§ **ARBEITSAUFTRAG A**
Welche Zutaten sind laut dem Text über gebratenen Reis Pflicht?
§ **ARBEITSAUFTRAG B**
Übertragen Sie den Satz „Die goldene Regel des Reisbratens lautet: Sei vorbereitet.“ aus dem Text über gebratenen Reis ins Englische.
§ **ARBEITSAUFTRAG C**
Schreiben Sie den Text über gebratenen Reis im Anschluss an seinen letzten Satz weiter.

§ **VORLIEGENDER TEXT**

========

Kompetentere Menschen als ich haben sich bereits die Mühe gemacht, penibel auszutesten, worauf es bei der Zubereitung von gutem gebratenem Reis ankommt. Ich fasse das hier daher nur kurz zusammen: Der Reis muss trocken sein, die Pfanne (ideal: der Wok) sehr heiß, sämtliche Bei- und Würzgaben sollten sparsam verwendet werden (genauso wie bei einer Pizza). Ei, Frühlingszwiebel, Ingwer und Knoblauch sind meiner Meinung nach Pflicht, alles andere ist Verhandlungs- und Vorabendessenssache.

Europäischer Wermutstropfen

Der einzige Wermutstropfen des europäischen Reisbraters ist, dass ihm das adäquate Kochgerät zum Gericht nicht zur Verfügung steht: Düsenantriebsartige Gasbrenner, wie sie in Asien Standard sind, sind hier schlicht verboten. Auf starken Gasherden kann zumindest noch ein Wok verwendet werden, auf einem Elektroherd (wie meinem) ist aber selbst das völlig sinnlos (mit Induktionswoks fehlt mir die Erfahrung). Richtiger "Wok Hei", der charakteristische, leicht angesengte Geschmack eines Stir Frys, ist daher leider nicht zu bekommen. Das ist schade, aber nicht zu ändern – und noch lange kein Grund, auf gebratenen Reis zu verzichten.

Die folgenden Rezepte sind meine Standardvarianten – einmal mit getrockneten Shrimps und Fischsauce, einmal mit chinesischer Hartwurst und Sojasauce – und sollen bloß der Anschauung dienen. Variieren Sie sie je nachdem, worauf Sie Lust und was Sie im Kühlschrank haben (derzeit bieten sich zum Beispiel einige Erbsen als grüne Einsprengsel an).

Die goldene Regel des Reisbratens lautet: Sei vorbereitet. Bevor Sie zu kochen beginnen, sollten all Ihre Zutaten bereitstehen, sodass Sie sie nur mehr im richtigen Moment in die Pfanne oder den Wok werfen müssen. Ich verwende stets Jasminreis, weil ich ihn mag und das jener Reis ist, den ich in Vier-Kilo-Säcken im Asiashop meines Vertrauens kaufe. Andere Reisarten gehen aber genauso gut.

========

§ **AUFGELISTETE DATENSÄTZE**

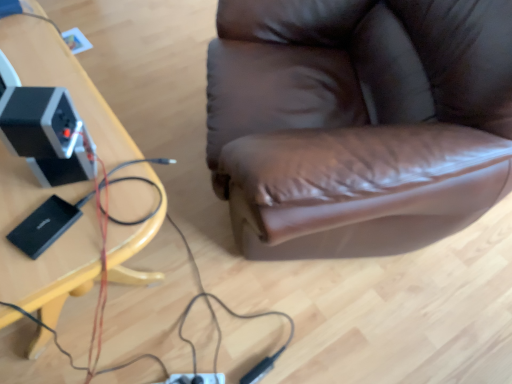
Question: Would you say black plastic speaker at left is to the left or to the right of wooden table at left in the picture?

Choices:
 (A) right
 (B) left

Answer: (A)

Question: From the image's perspective, relative to wooden table at left, is black plastic speaker at left above or below?

Choices:
 (A) above
 (B) below

Answer: (A)

Question: Based on their sizes in the image, would you say black plastic speaker at left is bigger or smaller than wooden table at left?

Choices:
 (A) big
 (B) small

Answer: (B)

Question: Based on their sizes in the image, would you say wooden table at left is bigger or smaller than black plastic speaker at left?

Choices:
 (A) big
 (B) small

Answer: (A)

Question: Is wooden table at left in front of or behind black plastic speaker at left in the image?

Choices:
 (A) front
 (B) behind

Answer: (A)

Question: Is point (141, 203) positioned closer to the camera than point (64, 140)?

Choices:
 (A) closer
 (B) farther

Answer: (B)

Question: From the image's perspective, relative to black plastic speaker at left, is wooden table at left above or below?

Choices:
 (A) above
 (B) below

Answer: (B)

========

§ **LÖSUNG A**
Ei, Frühlingszwiebel, Ingwer und Knoblauch.

§ **LÖSUNG B**
The golden rule of frying rice is: be prepared.

§ **LÖSUNG C**
Foto: Tobias Müller

Es gibt mehrere Möglichkeiten der Bratreihenfolge. Die folgende ist meiner Meinung nach die ölsparendste und sorgt trotzdem dafür, dass der Reis ein wenig knusprig wird. Wem Einfachheit vor Knusperreis geht, der macht es so wie die Autoren dieses wunderbaren Buches und brät einfach zuerst das Ei, dann die Gewürze und Fleisch, und wirft schließlich den Reis dazu, alles über relativ hoher Hitze. Das klebt ein wenig am Pfannenboden, schmeckt aber auch fein.

Ein Rezept für zwei Arten gebratenen Reises

Waschen Sie Ihren Reis, sonst klebt er später zu sehr. Ich gebe ihn dafür einfach in den Kochtopf, lasse kaltes Wasser darüber, rühre ihn mit den Fingern ein paar Mal ordentlich durch und gieße das trübe Wasser durch ein Sieb ab. Reis zurück in den Topf, Wasser darüber und alles wiederholen, vier-, fünfmal, bis das Wasser nicht mehr gar so trüb ist.

Tobias Müller

Kochen Sie Ihren Reis. Wann Sie das tun, ist relativ egal, solange Sie dafür sorgen, dass er schön trocken ist. Wenn sie frisch gekochten Reis verwenden, rühren Sie ihn ordentlich durch und/oder breiten Sie ihn auf einem Stück Backpapier aus, damit er vor dem Braten gut ausdampfen kann. Wenn Sie alten Reis verwenden, nehmen Sie am besten solchen, den Sie schon vor guten zwölf Stunden gekocht haben.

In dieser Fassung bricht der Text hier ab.